Written task: Find each line of the material below containing the word "that" and copy those lines out, treating uppercase and lowercase as different.

Entries supplied:
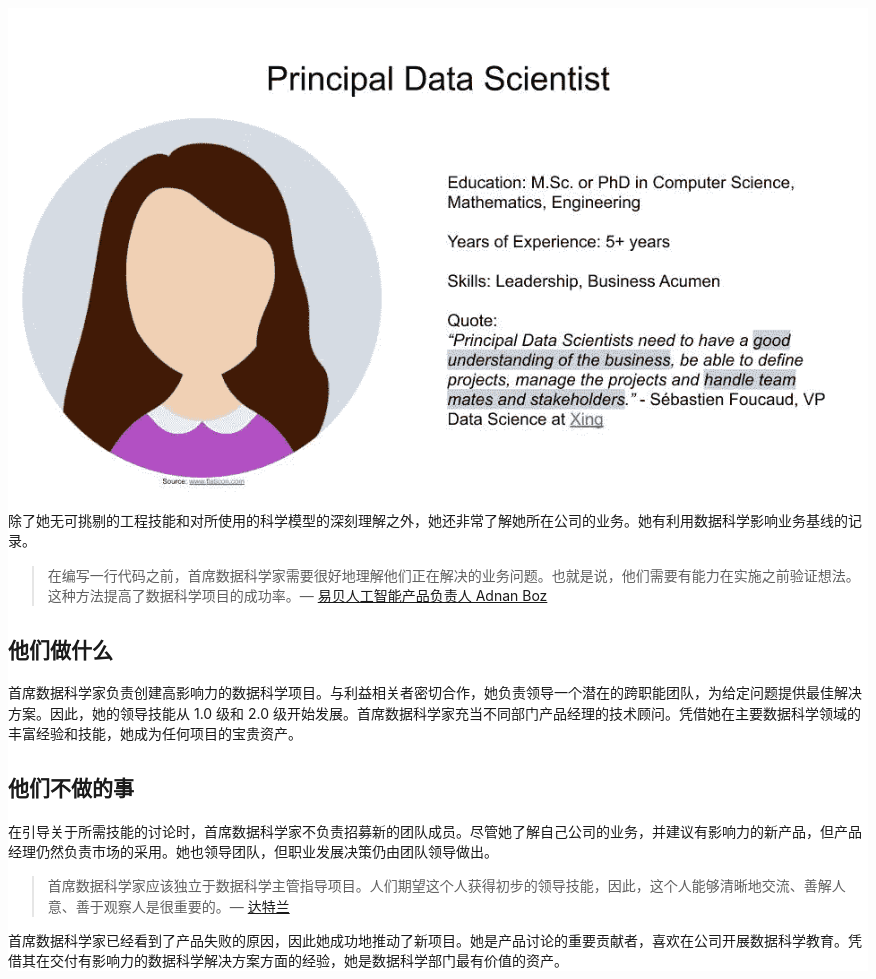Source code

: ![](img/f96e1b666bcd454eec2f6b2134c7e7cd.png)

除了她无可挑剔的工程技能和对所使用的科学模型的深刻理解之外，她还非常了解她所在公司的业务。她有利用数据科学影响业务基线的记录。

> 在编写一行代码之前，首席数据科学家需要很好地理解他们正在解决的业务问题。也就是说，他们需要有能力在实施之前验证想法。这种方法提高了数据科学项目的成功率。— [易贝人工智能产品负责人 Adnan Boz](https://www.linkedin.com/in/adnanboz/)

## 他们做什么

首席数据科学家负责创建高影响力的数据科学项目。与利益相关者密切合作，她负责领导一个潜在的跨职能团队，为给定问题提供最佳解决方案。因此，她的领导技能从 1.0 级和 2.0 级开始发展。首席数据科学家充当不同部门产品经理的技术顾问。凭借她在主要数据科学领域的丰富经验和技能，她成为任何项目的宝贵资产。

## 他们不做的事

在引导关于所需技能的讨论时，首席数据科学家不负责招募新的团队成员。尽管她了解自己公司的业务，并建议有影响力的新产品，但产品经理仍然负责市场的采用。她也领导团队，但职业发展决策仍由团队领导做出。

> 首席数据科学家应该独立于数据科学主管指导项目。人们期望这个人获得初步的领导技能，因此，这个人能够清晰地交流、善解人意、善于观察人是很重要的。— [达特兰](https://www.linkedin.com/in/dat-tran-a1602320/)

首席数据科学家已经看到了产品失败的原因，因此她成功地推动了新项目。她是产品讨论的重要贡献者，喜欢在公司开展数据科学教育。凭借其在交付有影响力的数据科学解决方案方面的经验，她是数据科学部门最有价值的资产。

...

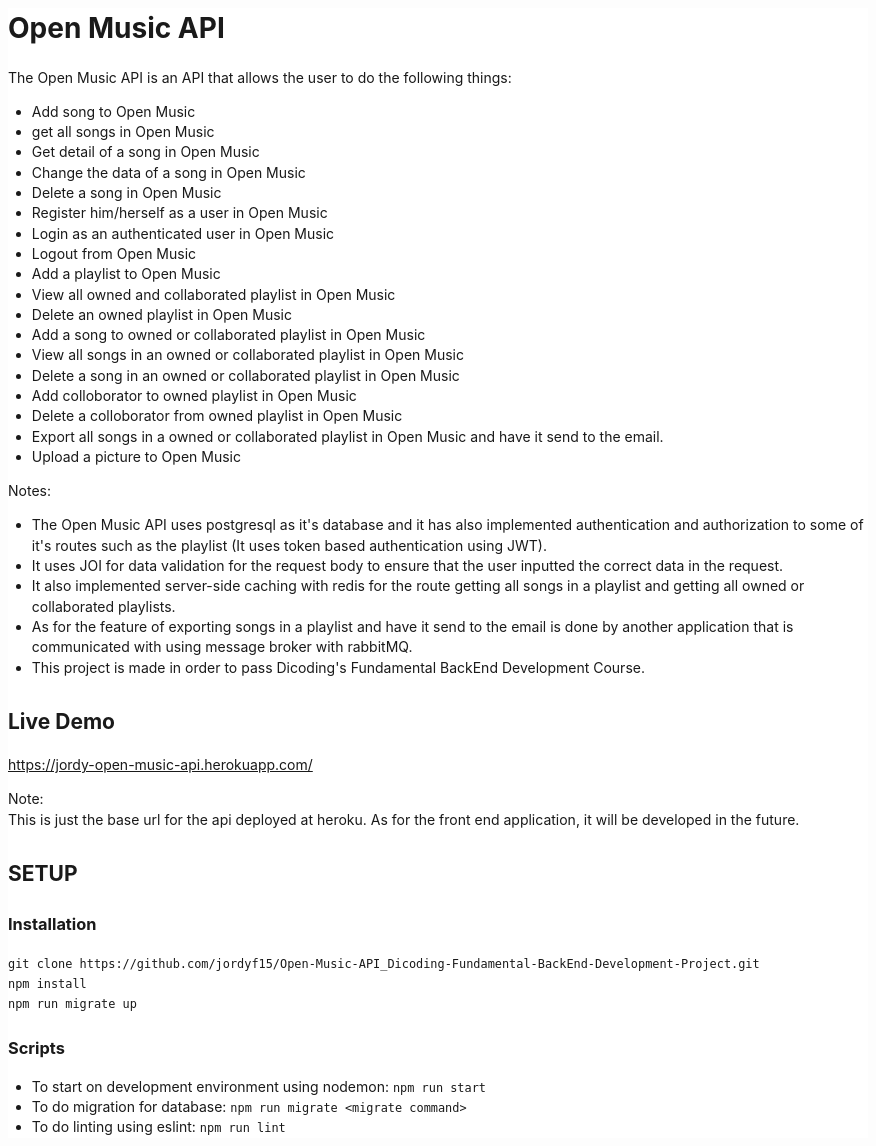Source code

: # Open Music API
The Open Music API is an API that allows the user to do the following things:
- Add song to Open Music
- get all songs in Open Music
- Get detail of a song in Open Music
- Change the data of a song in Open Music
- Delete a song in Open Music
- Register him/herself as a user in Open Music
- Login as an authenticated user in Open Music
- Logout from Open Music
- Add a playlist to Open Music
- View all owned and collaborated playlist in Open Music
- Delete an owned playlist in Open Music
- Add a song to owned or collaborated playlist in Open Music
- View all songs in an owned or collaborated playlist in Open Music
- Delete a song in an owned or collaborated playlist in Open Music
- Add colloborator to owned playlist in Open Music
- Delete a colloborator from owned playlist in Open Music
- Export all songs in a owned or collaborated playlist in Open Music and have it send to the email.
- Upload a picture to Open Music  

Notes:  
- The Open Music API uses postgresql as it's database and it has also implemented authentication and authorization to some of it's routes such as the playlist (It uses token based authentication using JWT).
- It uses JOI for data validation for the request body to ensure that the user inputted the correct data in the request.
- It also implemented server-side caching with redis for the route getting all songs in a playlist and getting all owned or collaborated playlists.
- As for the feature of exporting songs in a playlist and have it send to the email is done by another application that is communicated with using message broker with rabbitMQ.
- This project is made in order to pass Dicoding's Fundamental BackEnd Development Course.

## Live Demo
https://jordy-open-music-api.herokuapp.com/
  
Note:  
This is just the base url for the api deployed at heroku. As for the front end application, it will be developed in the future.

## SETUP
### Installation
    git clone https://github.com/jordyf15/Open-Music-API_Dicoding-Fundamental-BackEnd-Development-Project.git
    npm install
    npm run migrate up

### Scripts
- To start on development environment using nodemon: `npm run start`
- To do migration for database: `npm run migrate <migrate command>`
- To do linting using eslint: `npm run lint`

The completed task:
The Open Music API is an API that allows the user to do the following things:
- It uses JOI for data validation for the request body to ensure that the user inputted the correct data in the request.
- As for the feature of exporting songs in a playlist and have it send to the email is done by another application that is communicated with using message broker with rabbitMQ.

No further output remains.